### Directions for this task
Print all of the data below verbatim, omitting the pictures from your output.

### Absolute pixel coordinate data
»»

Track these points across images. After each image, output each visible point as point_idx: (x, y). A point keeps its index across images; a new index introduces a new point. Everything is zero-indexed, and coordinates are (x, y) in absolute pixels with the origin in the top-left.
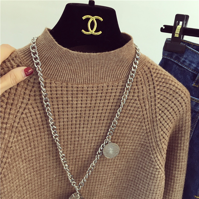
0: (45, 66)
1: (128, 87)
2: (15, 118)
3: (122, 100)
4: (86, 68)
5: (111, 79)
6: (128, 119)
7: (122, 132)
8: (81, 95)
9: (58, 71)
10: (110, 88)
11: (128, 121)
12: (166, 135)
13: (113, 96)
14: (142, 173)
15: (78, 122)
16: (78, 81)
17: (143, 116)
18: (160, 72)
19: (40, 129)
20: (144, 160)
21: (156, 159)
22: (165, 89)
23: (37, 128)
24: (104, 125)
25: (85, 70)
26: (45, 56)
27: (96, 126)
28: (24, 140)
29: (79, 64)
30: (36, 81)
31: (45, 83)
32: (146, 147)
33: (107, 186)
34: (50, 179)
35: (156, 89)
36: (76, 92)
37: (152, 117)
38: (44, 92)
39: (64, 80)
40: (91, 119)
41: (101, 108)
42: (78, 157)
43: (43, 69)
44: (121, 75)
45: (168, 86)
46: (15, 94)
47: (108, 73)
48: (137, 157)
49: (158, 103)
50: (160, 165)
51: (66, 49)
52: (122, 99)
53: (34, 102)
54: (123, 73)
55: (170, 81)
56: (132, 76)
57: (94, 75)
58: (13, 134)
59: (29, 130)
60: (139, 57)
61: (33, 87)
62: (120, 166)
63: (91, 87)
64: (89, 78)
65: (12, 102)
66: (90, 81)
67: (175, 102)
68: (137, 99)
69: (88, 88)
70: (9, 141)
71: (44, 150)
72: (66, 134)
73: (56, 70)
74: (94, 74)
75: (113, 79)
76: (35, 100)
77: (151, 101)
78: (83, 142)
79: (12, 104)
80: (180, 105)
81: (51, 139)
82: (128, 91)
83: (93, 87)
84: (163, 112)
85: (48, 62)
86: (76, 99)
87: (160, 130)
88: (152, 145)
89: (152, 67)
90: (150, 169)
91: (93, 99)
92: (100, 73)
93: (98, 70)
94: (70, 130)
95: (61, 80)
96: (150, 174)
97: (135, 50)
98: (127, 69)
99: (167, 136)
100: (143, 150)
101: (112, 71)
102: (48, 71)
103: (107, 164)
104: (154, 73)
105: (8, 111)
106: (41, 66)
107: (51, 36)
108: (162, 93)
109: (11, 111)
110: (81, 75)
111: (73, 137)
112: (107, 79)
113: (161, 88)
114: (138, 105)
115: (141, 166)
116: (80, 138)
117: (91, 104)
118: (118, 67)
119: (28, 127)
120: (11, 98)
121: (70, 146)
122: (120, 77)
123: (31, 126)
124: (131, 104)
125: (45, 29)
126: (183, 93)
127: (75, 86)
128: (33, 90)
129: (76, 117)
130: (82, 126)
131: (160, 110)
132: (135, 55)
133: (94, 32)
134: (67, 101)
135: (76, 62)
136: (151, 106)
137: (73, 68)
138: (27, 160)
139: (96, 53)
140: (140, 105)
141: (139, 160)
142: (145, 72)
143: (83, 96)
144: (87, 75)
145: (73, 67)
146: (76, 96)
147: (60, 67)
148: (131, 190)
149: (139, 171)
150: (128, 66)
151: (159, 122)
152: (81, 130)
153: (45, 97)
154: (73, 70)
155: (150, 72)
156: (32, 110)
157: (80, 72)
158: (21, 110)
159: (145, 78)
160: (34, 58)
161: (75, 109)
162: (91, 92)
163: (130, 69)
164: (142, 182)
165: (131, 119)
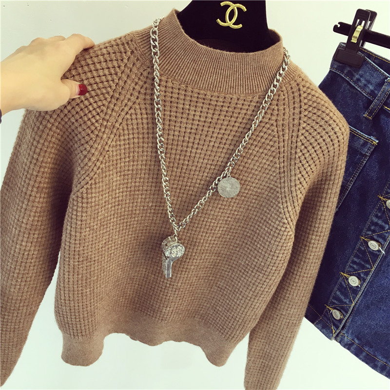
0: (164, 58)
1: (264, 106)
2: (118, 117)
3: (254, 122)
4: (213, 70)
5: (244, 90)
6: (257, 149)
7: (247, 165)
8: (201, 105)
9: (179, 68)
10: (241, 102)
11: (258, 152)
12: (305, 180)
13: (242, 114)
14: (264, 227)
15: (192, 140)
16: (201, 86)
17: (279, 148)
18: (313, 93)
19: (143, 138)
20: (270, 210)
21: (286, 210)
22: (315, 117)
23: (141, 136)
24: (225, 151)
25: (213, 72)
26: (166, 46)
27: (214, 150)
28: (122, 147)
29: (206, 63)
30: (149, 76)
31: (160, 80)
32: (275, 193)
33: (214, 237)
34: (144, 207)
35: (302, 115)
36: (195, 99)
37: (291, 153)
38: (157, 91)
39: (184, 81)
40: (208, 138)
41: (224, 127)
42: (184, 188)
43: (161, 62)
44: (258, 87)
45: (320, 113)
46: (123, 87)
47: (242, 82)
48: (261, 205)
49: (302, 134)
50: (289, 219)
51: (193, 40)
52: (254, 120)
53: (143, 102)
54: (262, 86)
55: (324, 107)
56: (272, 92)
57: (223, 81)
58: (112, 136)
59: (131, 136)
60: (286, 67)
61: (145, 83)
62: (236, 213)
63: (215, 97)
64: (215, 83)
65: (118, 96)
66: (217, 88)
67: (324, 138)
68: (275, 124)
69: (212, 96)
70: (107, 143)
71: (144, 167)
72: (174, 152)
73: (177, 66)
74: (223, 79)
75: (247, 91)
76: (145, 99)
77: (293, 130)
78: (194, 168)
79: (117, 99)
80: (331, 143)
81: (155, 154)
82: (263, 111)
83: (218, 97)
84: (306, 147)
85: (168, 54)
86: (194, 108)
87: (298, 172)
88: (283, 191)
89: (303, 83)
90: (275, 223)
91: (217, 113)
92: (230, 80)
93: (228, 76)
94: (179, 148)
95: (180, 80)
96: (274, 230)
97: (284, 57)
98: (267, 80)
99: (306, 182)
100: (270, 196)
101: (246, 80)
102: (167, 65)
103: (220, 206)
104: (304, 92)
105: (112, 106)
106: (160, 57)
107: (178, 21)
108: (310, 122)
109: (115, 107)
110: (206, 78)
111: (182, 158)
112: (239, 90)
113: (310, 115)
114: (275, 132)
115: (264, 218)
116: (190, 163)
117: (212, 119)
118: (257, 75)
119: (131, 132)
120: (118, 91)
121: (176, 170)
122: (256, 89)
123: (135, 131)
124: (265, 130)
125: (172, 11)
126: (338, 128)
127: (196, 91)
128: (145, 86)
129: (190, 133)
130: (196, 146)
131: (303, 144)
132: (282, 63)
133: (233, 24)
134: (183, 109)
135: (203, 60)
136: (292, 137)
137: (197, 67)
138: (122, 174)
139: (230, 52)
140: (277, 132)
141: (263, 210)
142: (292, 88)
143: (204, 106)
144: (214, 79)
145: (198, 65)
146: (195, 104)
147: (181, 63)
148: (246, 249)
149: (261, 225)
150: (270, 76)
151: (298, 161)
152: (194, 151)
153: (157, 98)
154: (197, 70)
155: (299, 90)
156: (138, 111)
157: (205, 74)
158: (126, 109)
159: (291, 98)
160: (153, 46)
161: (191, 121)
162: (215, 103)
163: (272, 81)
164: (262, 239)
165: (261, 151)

««

### Answer section
Track these points across images. After each image, output each visible point as point_idx: (x, y). A point keeps its index across images; a new index introduces a new point. Everything is zero-indexed, and coordinates are (x, y) in absolute pixels with the origin in the top-left.
0: (45, 66)
1: (128, 87)
2: (15, 118)
3: (122, 100)
4: (86, 68)
5: (111, 79)
6: (128, 119)
7: (122, 132)
8: (81, 95)
9: (58, 71)
10: (110, 88)
11: (128, 121)
12: (166, 135)
13: (113, 96)
14: (142, 173)
15: (78, 122)
16: (78, 81)
17: (143, 116)
18: (160, 72)
19: (40, 129)
20: (144, 160)
21: (156, 159)
22: (165, 89)
23: (37, 128)
24: (104, 125)
25: (85, 70)
26: (45, 56)
27: (96, 126)
28: (24, 140)
29: (79, 64)
30: (36, 81)
31: (45, 83)
32: (146, 147)
33: (107, 186)
34: (50, 179)
35: (156, 89)
36: (76, 92)
37: (152, 117)
38: (44, 92)
39: (64, 80)
40: (91, 119)
41: (101, 108)
42: (78, 157)
43: (43, 69)
44: (121, 75)
45: (168, 86)
46: (15, 94)
47: (108, 73)
48: (137, 157)
49: (158, 103)
50: (160, 165)
51: (66, 49)
52: (122, 99)
53: (34, 102)
54: (123, 73)
55: (170, 81)
56: (132, 76)
57: (94, 75)
58: (13, 134)
59: (29, 130)
60: (139, 57)
61: (33, 87)
62: (120, 166)
63: (91, 87)
64: (89, 78)
65: (12, 102)
66: (90, 81)
67: (175, 102)
68: (137, 99)
69: (88, 88)
70: (9, 141)
71: (44, 150)
72: (66, 134)
73: (56, 70)
74: (94, 74)
75: (113, 79)
76: (35, 100)
77: (151, 101)
78: (83, 142)
79: (12, 104)
80: (180, 105)
81: (51, 139)
82: (128, 91)
83: (93, 87)
84: (163, 112)
85: (48, 62)
86: (76, 99)
87: (160, 130)
88: (152, 145)
89: (152, 67)
90: (150, 169)
91: (93, 99)
92: (100, 73)
93: (98, 70)
94: (70, 130)
95: (61, 80)
96: (150, 174)
97: (135, 50)
98: (127, 69)
99: (167, 136)
100: (143, 150)
101: (112, 71)
102: (48, 71)
103: (107, 164)
104: (154, 73)
105: (8, 111)
106: (41, 66)
107: (51, 36)
108: (162, 93)
109: (11, 111)
110: (81, 75)
111: (73, 137)
112: (107, 79)
113: (161, 88)
114: (138, 105)
115: (141, 166)
116: (80, 138)
117: (91, 104)
118: (118, 67)
119: (28, 127)
120: (11, 98)
121: (70, 146)
122: (120, 77)
123: (31, 126)
124: (131, 104)
125: (45, 29)
126: (183, 93)
127: (75, 86)
128: (33, 90)
129: (76, 117)
130: (82, 126)
131: (160, 110)
132: (135, 55)
133: (94, 32)
134: (67, 101)
135: (76, 62)
136: (151, 106)
137: (73, 68)
138: (27, 160)
139: (96, 53)
140: (140, 105)
141: (139, 160)
142: (145, 72)
143: (83, 96)
144: (87, 75)
145: (73, 67)
146: (76, 96)
147: (60, 67)
148: (131, 190)
149: (139, 171)
150: (128, 66)
151: (159, 122)
152: (81, 130)
153: (45, 97)
154: (73, 70)
155: (150, 72)
156: (32, 110)
157: (80, 72)
158: (21, 110)
159: (145, 78)
160: (34, 58)
161: (75, 109)
162: (91, 92)
163: (130, 69)
164: (142, 182)
165: (131, 119)
0: (164, 58)
1: (264, 106)
2: (118, 117)
3: (254, 122)
4: (213, 70)
5: (244, 90)
6: (257, 149)
7: (247, 165)
8: (201, 105)
9: (179, 68)
10: (241, 102)
11: (258, 152)
12: (305, 180)
13: (242, 114)
14: (264, 227)
15: (192, 140)
16: (201, 86)
17: (279, 148)
18: (313, 93)
19: (143, 138)
20: (270, 210)
21: (286, 210)
22: (315, 117)
23: (141, 136)
24: (225, 151)
25: (213, 72)
26: (166, 46)
27: (214, 150)
28: (122, 147)
29: (206, 63)
30: (149, 76)
31: (160, 80)
32: (275, 193)
33: (214, 237)
34: (144, 207)
35: (302, 115)
36: (195, 99)
37: (291, 153)
38: (157, 91)
39: (184, 81)
40: (208, 138)
41: (224, 127)
42: (184, 188)
43: (161, 62)
44: (258, 87)
45: (320, 113)
46: (123, 87)
47: (242, 82)
48: (261, 205)
49: (302, 134)
50: (289, 219)
51: (193, 40)
52: (254, 120)
53: (143, 102)
54: (262, 86)
55: (324, 107)
56: (272, 92)
57: (223, 81)
58: (112, 136)
59: (131, 136)
60: (286, 67)
61: (145, 83)
62: (236, 213)
63: (215, 97)
64: (215, 83)
65: (118, 96)
66: (217, 88)
67: (324, 138)
68: (275, 124)
69: (212, 96)
70: (107, 143)
71: (144, 167)
72: (174, 152)
73: (177, 66)
74: (223, 79)
75: (247, 91)
76: (145, 99)
77: (293, 130)
78: (194, 168)
79: (117, 99)
80: (331, 143)
81: (155, 154)
82: (263, 111)
83: (218, 97)
84: (306, 147)
85: (168, 54)
86: (194, 108)
87: (298, 172)
88: (283, 191)
89: (303, 83)
90: (275, 223)
91: (217, 113)
92: (230, 80)
93: (228, 76)
94: (179, 148)
95: (180, 80)
96: (274, 230)
97: (284, 57)
98: (267, 80)
99: (306, 182)
100: (270, 196)
101: (246, 80)
102: (167, 65)
103: (220, 206)
104: (304, 92)
105: (112, 106)
106: (160, 57)
107: (178, 21)
108: (310, 122)
109: (115, 107)
110: (206, 78)
111: (182, 158)
112: (239, 90)
113: (310, 115)
114: (275, 132)
115: (264, 218)
116: (190, 163)
117: (212, 119)
118: (257, 75)
119: (131, 132)
120: (118, 91)
121: (176, 170)
122: (256, 89)
123: (135, 131)
124: (265, 130)
125: (172, 11)
126: (338, 128)
127: (196, 91)
128: (145, 86)
129: (190, 133)
130: (196, 146)
131: (303, 144)
132: (282, 63)
133: (233, 24)
134: (183, 109)
135: (203, 60)
136: (292, 137)
137: (197, 67)
138: (122, 174)
139: (230, 52)
140: (277, 132)
141: (263, 210)
142: (292, 88)
143: (204, 106)
144: (214, 79)
145: (198, 65)
146: (195, 104)
147: (181, 63)
148: (246, 249)
149: (261, 225)
150: (270, 76)
151: (298, 161)
152: (194, 151)
153: (157, 98)
154: (197, 70)
155: (299, 90)
156: (138, 111)
157: (205, 74)
158: (126, 109)
159: (291, 98)
160: (153, 46)
161: (191, 121)
162: (215, 103)
163: (272, 81)
164: (262, 239)
165: (261, 151)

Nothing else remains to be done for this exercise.